Ričmonds Vilde

Personal information
- Born: July 5, 1990 (age 34) Rīga, Latvia
- Nationality: Latvian
- Listed height: 2.11 m (6 ft 11 in)
- Listed weight: 130 kg (287 lb)

Career information
- High school: Lee Academy (Lee, Maine)
- College: SMU (2010–2012) Houston Baptist (2013–2015)
- NBA draft: 2015: undrafted
- Playing career: 2015–2018
- Position: Center / power forward
- Number: 55

Career history
- 2015–2016: VEF Rīga
- 2016–2017: ALM Évreux Basket
- 2017–2018: Earthfriends Tokyo Z

= Ričmonds Vilde =

Latvian basketball player

Ričmonds Vilde (born July 5, 1990) is a Latvian retired professional basketball player, who played the center/power forward position. Currently, he owns multiple successful businesses in the United States.

He has previously represented Latvia in the U16, U18 and U20 European Championships. After high school Ricmonds Vilde moved to United States and joined SMU to play at NCAA level. During his red shirt year, Vilde started to practice American football and was offered a place in an American football team. Vilde decided to stay with basketball.

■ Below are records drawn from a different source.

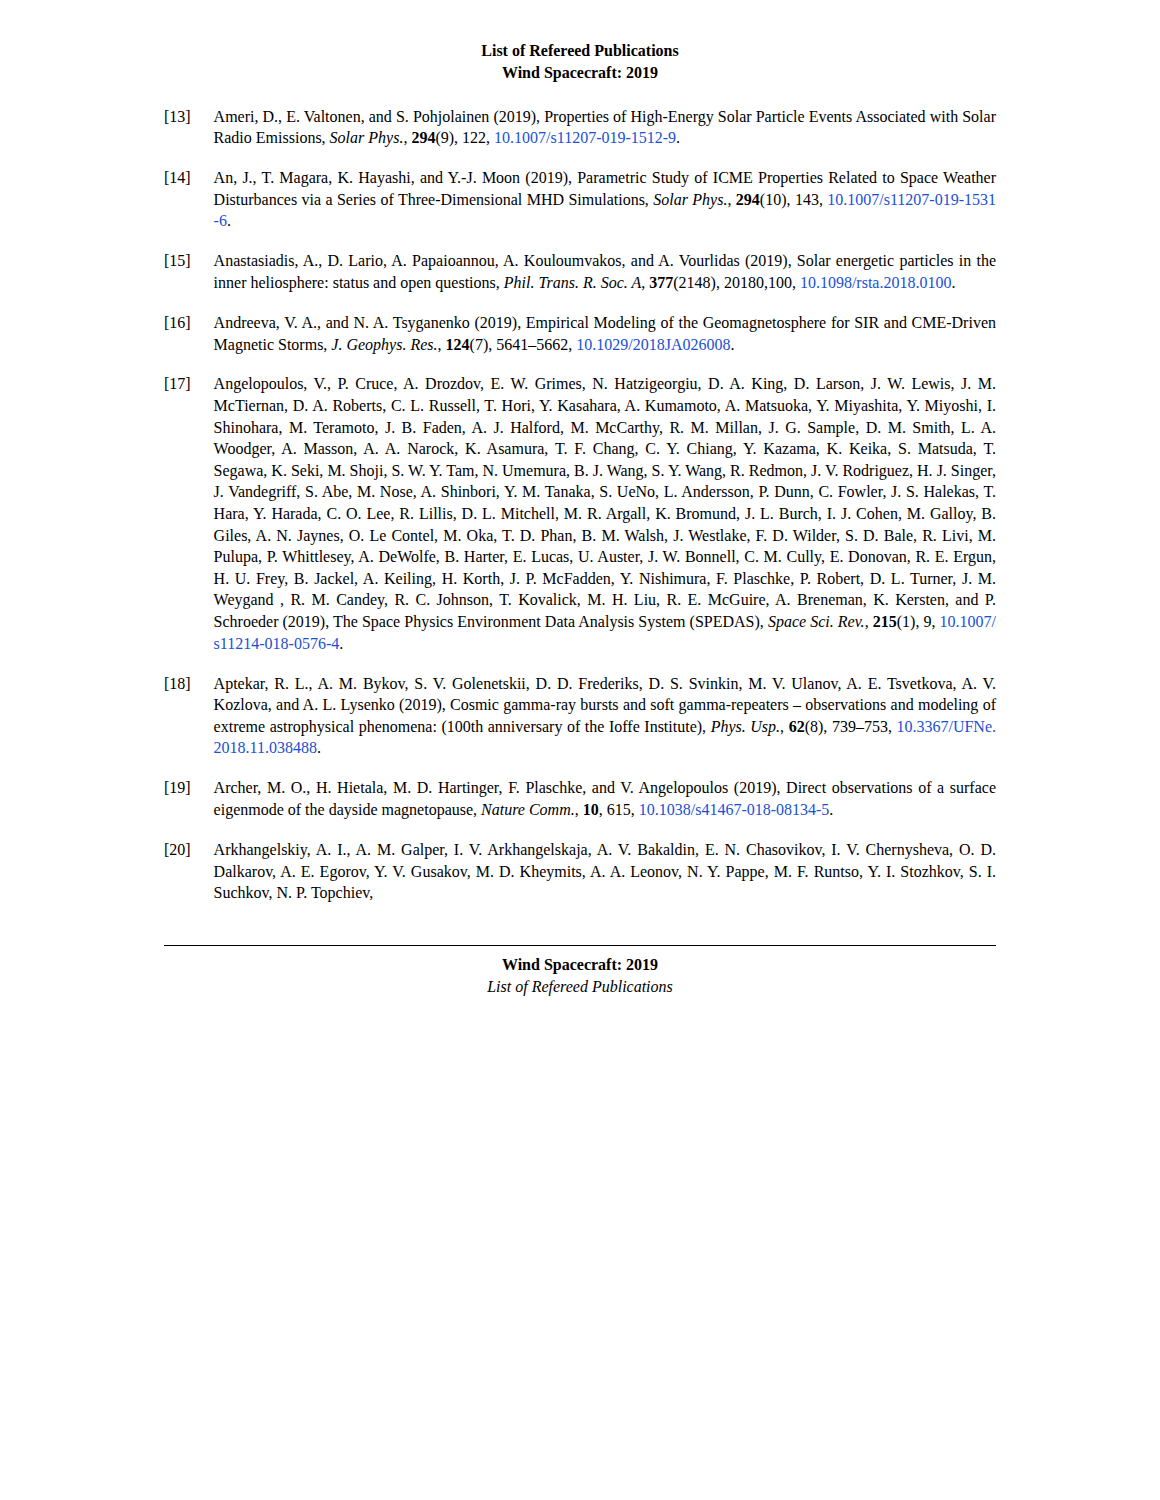List of Refereed Publications Wind Spacecraft: 2019
[13] Ameri, D., E. Valtonen, and S. Pohjolainen (2019), Properties of High-Energy Solar Particle Events Associated with Solar Radio Emissions, Solar Phys., 294(9), 122, 10.1007/s11207-019-1512-9.
[14] An, J., T. Magara, K. Hayashi, and Y.-J. Moon (2019), Parametric Study of ICME Properties Related to Space Weather Disturbances via a Series of Three-Dimensional MHD Simulations, Solar Phys., 294(10), 143, 10.1007/s11207-019-1531-6.
[15] Anastasiadis, A., D. Lario, A. Papaioannou, A. Kouloumvakos, and A. Vourlidas (2019), Solar energetic particles in the inner heliosphere: status and open questions, Phil. Trans. R. Soc. A, 377(2148), 20180,100, 10.1098/rsta.2018.0100.
[16] Andreeva, V. A., and N. A. Tsyganenko (2019), Empirical Modeling of the Geomagnetosphere for SIR and CME-Driven Magnetic Storms, J. Geophys. Res., 124(7), 5641–5662, 10.1029/2018JA026008.
[17] Angelopoulos, V., P. Cruce, A. Drozdov, E. W. Grimes, N. Hatzigeorgiu, D. A. King, D. Larson, J. W. Lewis, J. M. McTiernan, D. A. Roberts, C. L. Russell, T. Hori, Y. Kasahara, A. Kumamoto, A. Matsuoka, Y. Miyashita, Y. Miyoshi, I. Shinohara, M. Teramoto, J. B. Faden, A. J. Halford, M. McCarthy, R. M. Millan, J. G. Sample, D. M. Smith, L. A. Woodger, A. Masson, A. A. Narock, K. Asamura, T. F. Chang, C. Y. Chiang, Y. Kazama, K. Keika, S. Matsuda, T. Segawa, K. Seki, M. Shoji, S. W. Y. Tam, N. Umemura, B. J. Wang, S. Y. Wang, R. Redmon, J. V. Rodriguez, H. J. Singer, J. Vandegriff, S. Abe, M. Nose, A. Shinbori, Y. M. Tanaka, S. UeNo, L. Andersson, P. Dunn, C. Fowler, J. S. Halekas, T. Hara, Y. Harada, C. O. Lee, R. Lillis, D. L. Mitchell, M. R. Argall, K. Bromund, J. L. Burch, I. J. Cohen, M. Galloy, B. Giles, A. N. Jaynes, O. Le Contel, M. Oka, T. D. Phan, B. M. Walsh, J. Westlake, F. D. Wilder, S. D. Bale, R. Livi, M. Pulupa, P. Whittlesey, A. DeWolfe, B. Harter, E. Lucas, U. Auster, J. W. Bonnell, C. M. Cully, E. Donovan, R. E. Ergun, H. U. Frey, B. Jackel, A. Keiling, H. Korth, J. P. McFadden, Y. Nishimura, F. Plaschke, P. Robert, D. L. Turner, J. M. Weygand , R. M. Candey, R. C. Johnson, T. Kovalick, M. H. Liu, R. E. McGuire, A. Breneman, K. Kersten, and P. Schroeder (2019), The Space Physics Environment Data Analysis System (SPEDAS), Space Sci. Rev., 215(1), 9, 10.1007/s11214-018-0576-4.
[18] Aptekar, R. L., A. M. Bykov, S. V. Golenetskii, D. D. Frederiks, D. S. Svinkin, M. V. Ulanov, A. E. Tsvetkova, A. V. Kozlova, and A. L. Lysenko (2019), Cosmic gamma-ray bursts and soft gamma-repeaters – observations and modeling of extreme astrophysical phenomena: (100th anniversary of the Ioffe Institute), Phys. Usp., 62(8), 739–753, 10.3367/UFNe.2018.11.038488.
[19] Archer, M. O., H. Hietala, M. D. Hartinger, F. Plaschke, and V. Angelopoulos (2019), Direct observations of a surface eigenmode of the dayside magnetopause, Nature Comm., 10, 615, 10.1038/s41467-018-08134-5.
[20] Arkhangelskiy, A. I., A. M. Galper, I. V. Arkhangelskaja, A. V. Bakaldin, E. N. Chasovikov, I. V. Chernysheva, O. D. Dalkarov, A. E. Egorov, Y. V. Gusakov, M. D. Kheymits, A. A. Leonov, N. Y. Pappe, M. F. Runtso, Y. I. Stozhkov, S. I. Suchkov, N. P. Topchiev,
Wind Spacecraft: 2019 List of Refereed Publications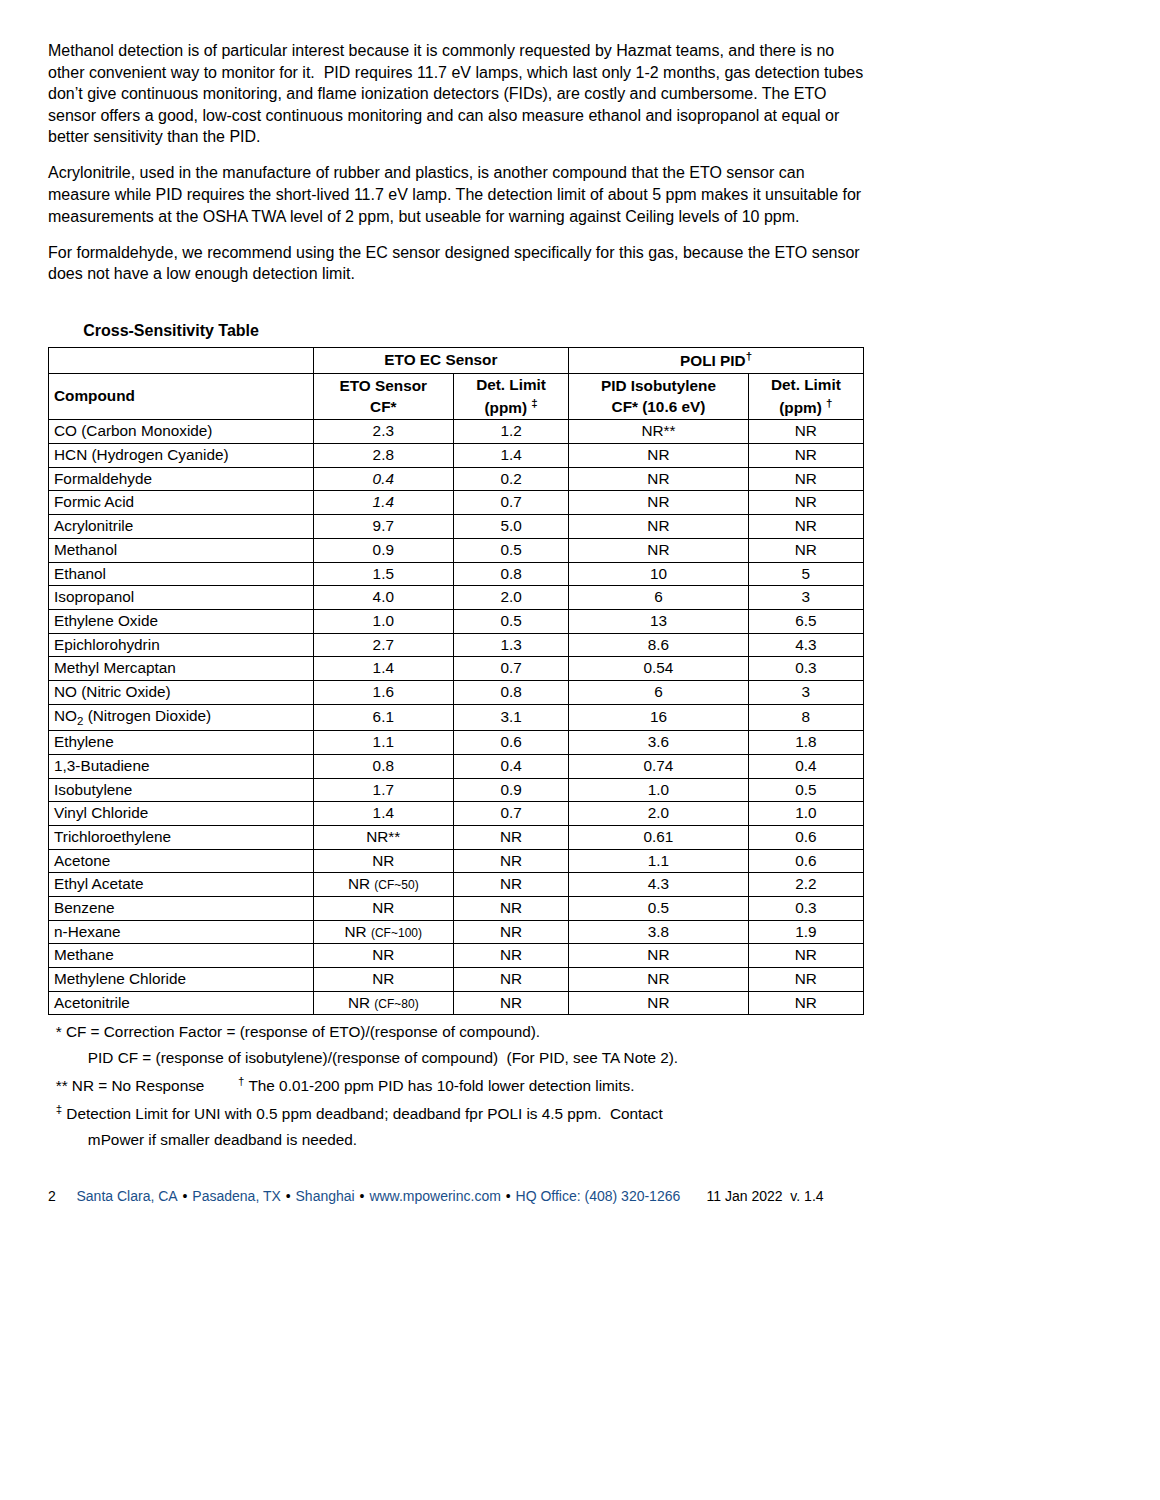Methanol detection is of particular interest because it is commonly requested by Hazmat teams, and there is no other convenient way to monitor for it. PID requires 11.7 eV lamps, which last only 1-2 months, gas detection tubes don’t give continuous monitoring, and flame ionization detectors (FIDs), are costly and cumbersome. The ETO sensor offers a good, low-cost continuous monitoring and can also measure ethanol and isopropanol at equal or better sensitivity than the PID.
Acrylonitrile, used in the manufacture of rubber and plastics, is another compound that the ETO sensor can measure while PID requires the short-lived 11.7 eV lamp. The detection limit of about 5 ppm makes it unsuitable for measurements at the OSHA TWA level of 2 ppm, but useable for warning against Ceiling levels of 10 ppm.
For formaldehyde, we recommend using the EC sensor designed specifically for this gas, because the ETO sensor does not have a low enough detection limit.
Cross-Sensitivity Table
| | ETO EC Sensor | POLI PID † |
| --- | --- | --- |
| Compound | ETO Sensor CF* | Det. Limit (ppm) ‡ | PID Isobutylene CF* (10.6 eV) | Det. Limit (ppm) † |
| CO (Carbon Monoxide) | 2.3 | 1.2 | NR** | NR |
| HCN (Hydrogen Cyanide) | 2.8 | 1.4 | NR | NR |
| Formaldehyde | 0.4 | 0.2 | NR | NR |
| Formic Acid | 1.4 | 0.7 | NR | NR |
| Acrylonitrile | 9.7 | 5.0 | NR | NR |
| Methanol | 0.9 | 0.5 | NR | NR |
| Ethanol | 1.5 | 0.8 | 10 | 5 |
| Isopropanol | 4.0 | 2.0 | 6 | 3 |
| Ethylene Oxide | 1.0 | 0.5 | 13 | 6.5 |
| Epichlorohydrin | 2.7 | 1.3 | 8.6 | 4.3 |
| Methyl Mercaptan | 1.4 | 0.7 | 0.54 | 0.3 |
| NO (Nitric Oxide) | 1.6 | 0.8 | 6 | 3 |
| NO 2 (Nitrogen Dioxide) | 6.1 | 3.1 | 16 | 8 |
| Ethylene | 1.1 | 0.6 | 3.6 | 1.8 |
| 1,3-Butadiene | 0.8 | 0.4 | 0.74 | 0.4 |
| Isobutylene | 1.7 | 0.9 | 1.0 | 0.5 |
| Vinyl Chloride | 1.4 | 0.7 | 2.0 | 1.0 |
| Trichloroethylene | NR** | NR | 0.61 | 0.6 |
| Acetone | NR | NR | 1.1 | 0.6 |
| Ethyl Acetate | NR (CF~50) | NR | 4.3 | 2.2 |
| Benzene | NR | NR | 0.5 | 0.3 |
| n-Hexane | NR (CF~100) | NR | 3.8 | 1.9 |
| Methane | NR | NR | NR | NR |
| Methylene Chloride | NR | NR | NR | NR |
| Acetonitrile | NR (CF~80) | NR | NR | NR |
* CF = Correction Factor = (response of ETO)/(response of compound).
PID CF = (response of isobutylene)/(response of compound) (For PID, see TA Note 2).
** NR = No Response† The 0.01-200 ppm PID has 10-fold lower detection limits.
‡ Detection Limit for UNI with 0.5 ppm deadband; deadband fpr POLI is 4.5 ppm. Contact
mPower if smaller deadband is needed.
2 Santa Clara, CA•Pasadena, TX•Shanghai•www.mpowerinc.com•HQ Office: (408) 320-1266 11 Jan 2022 v. 1.4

In the summer of 2015 for the first time in his career Vilde was included in the Latvian National team's candidate list. However, he was one of the last players who did not make the team for EuroBasket 2015. Later he signed his first pro contract with Latvian champions VEF Rīga.

Ricmonds Vilde's father is a famous Latvian volleyball player Raimonds Vilde who now is the head coach of Latvian Men's Volleyball National Team.